CINCINNATI (April 20, 2006) -- Chad Johnson got a two-year extension as part of a reworked contract that substantially increases his pay and could keep him with the Cincinnati Bengals through 2011.
The Bengals also got a tentative deal with Anthony Wright to become the backup quarterback while Carson Palmer recovers from reconstructive knee surgery, leading an offense that counts heavily on Johnson.
The three-time Pro Bowl receiver had been under contract through 2009. The new deal could pay him an average of $10.75 million per year in bonuses and salary, far more than his previous contract.
"It's something we've been working on for over a year, and Chad has been very patient and went about this the right way," agent Drew Rosenhaus said. "There was nothing negative, he never missed any time."
There were concerns that Johnson would become unhappy with his previous deal, which paid him far less than some of the game's top receivers. For instance, Terrell Owens -- another Rosenhaus client -- could make up to $25 million on his new three-year deal with Dallas, if he stays out of trouble.
Owens got a $5 million signing bonus and $5 million base salary for 2006. By comparison, Johnson would have made a $2.75 million salary this season under his old deal. The biggest salary Johnson could have made under the old contract was $3.6 million.
Johnson led the AFC with a career-high 97 catches last season. He also set a club record with 1,432 yards, leading the conference in that category for the third straight year. He became one of the league's most noticed players with his touchdown celebrations.
The Bengals have been trying to lock up key parts of their offense. Fullback Jeremi Johnson got a six-year deal that will average about $1.5 million per year.

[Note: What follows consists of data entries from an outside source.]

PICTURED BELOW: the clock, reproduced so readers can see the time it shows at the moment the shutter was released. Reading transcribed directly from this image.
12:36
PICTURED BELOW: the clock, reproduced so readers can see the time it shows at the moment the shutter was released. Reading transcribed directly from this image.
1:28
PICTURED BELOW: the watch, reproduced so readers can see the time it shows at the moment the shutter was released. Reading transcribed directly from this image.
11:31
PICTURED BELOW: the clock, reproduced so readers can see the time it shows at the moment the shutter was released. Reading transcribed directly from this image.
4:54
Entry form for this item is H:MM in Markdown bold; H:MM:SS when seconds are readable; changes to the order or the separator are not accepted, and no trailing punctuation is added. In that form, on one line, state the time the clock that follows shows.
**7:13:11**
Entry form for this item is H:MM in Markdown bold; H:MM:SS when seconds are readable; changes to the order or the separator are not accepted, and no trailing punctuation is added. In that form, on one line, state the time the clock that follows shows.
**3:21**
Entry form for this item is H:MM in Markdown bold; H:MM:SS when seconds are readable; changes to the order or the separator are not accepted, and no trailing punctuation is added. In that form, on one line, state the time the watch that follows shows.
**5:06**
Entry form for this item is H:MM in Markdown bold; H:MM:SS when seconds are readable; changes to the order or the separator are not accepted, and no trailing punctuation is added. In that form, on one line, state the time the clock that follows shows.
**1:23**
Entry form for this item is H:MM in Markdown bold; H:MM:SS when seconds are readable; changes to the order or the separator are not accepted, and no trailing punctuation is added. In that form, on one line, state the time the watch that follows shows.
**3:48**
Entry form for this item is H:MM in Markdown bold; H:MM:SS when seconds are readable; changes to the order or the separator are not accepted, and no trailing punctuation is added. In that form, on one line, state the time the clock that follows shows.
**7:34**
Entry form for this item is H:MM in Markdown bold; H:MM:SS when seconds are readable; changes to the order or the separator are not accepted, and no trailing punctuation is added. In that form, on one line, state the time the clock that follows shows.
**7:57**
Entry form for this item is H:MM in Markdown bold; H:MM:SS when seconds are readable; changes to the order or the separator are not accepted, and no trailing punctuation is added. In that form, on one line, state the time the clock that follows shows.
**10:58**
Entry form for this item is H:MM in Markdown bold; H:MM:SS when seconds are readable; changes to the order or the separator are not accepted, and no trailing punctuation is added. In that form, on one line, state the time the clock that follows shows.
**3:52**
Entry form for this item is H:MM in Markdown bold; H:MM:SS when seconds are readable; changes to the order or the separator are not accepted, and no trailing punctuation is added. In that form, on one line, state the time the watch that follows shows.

"This is a key development for our team," coach Marvin Lewis said. "It further secures our future with one of our top players, in the prime of his career, and I want to commend Chad for his efforts in making it happen. It shows his commitment to what we have going here."
Johnson didn't immediately return a phone message. During the season, he said he'd like to spend the rest of his career in Cincinnati, trying to set NFL passing records with Palmer.
Palmer had a breakout season in 2005, leading the NFL touchdowns and completion percentage. He led the Bengals to their first winning record and first playoff appearance in 15 years, but tore ligaments in his left knee during a first-round loss to Pittsburgh.
Palmer needed reconstructive surgery and is expected to miss most of training camp and, most likely, part of the season. With backup Jon Kitna gone to Detroit as a free agent, the Bengals have been trying to sign a backup who could start the season if Palmer isn't ready.
They had an agreement April 20 on a one-year deal with Wright, a free agent from Baltimore who was expected to come to Cincinnati to complete the contract in a day or so, agent Joel Segal said.
Once Palmer can play, Wright is expected to become the backup.
Cincinnati also has Doug Johnson and Craig Krenzel as backups, but neither has Wright's starting experience. The seven-year veteran started seven games for the Ravens last season, filling in while Kyle Boller recovered from a toe injury. Wright threw for a career-high 1,582 yards with six touchdowns and nine interceptions.
In seven seasons with Pittsburgh, Dallas and Baltimore, Wright started 19 games and threw for 20 touchdowns and 25 interceptions. He'll be joining one of the league's top offenses in Cincinnati, throwing to Johnson and T.J. Houshmandzadeh.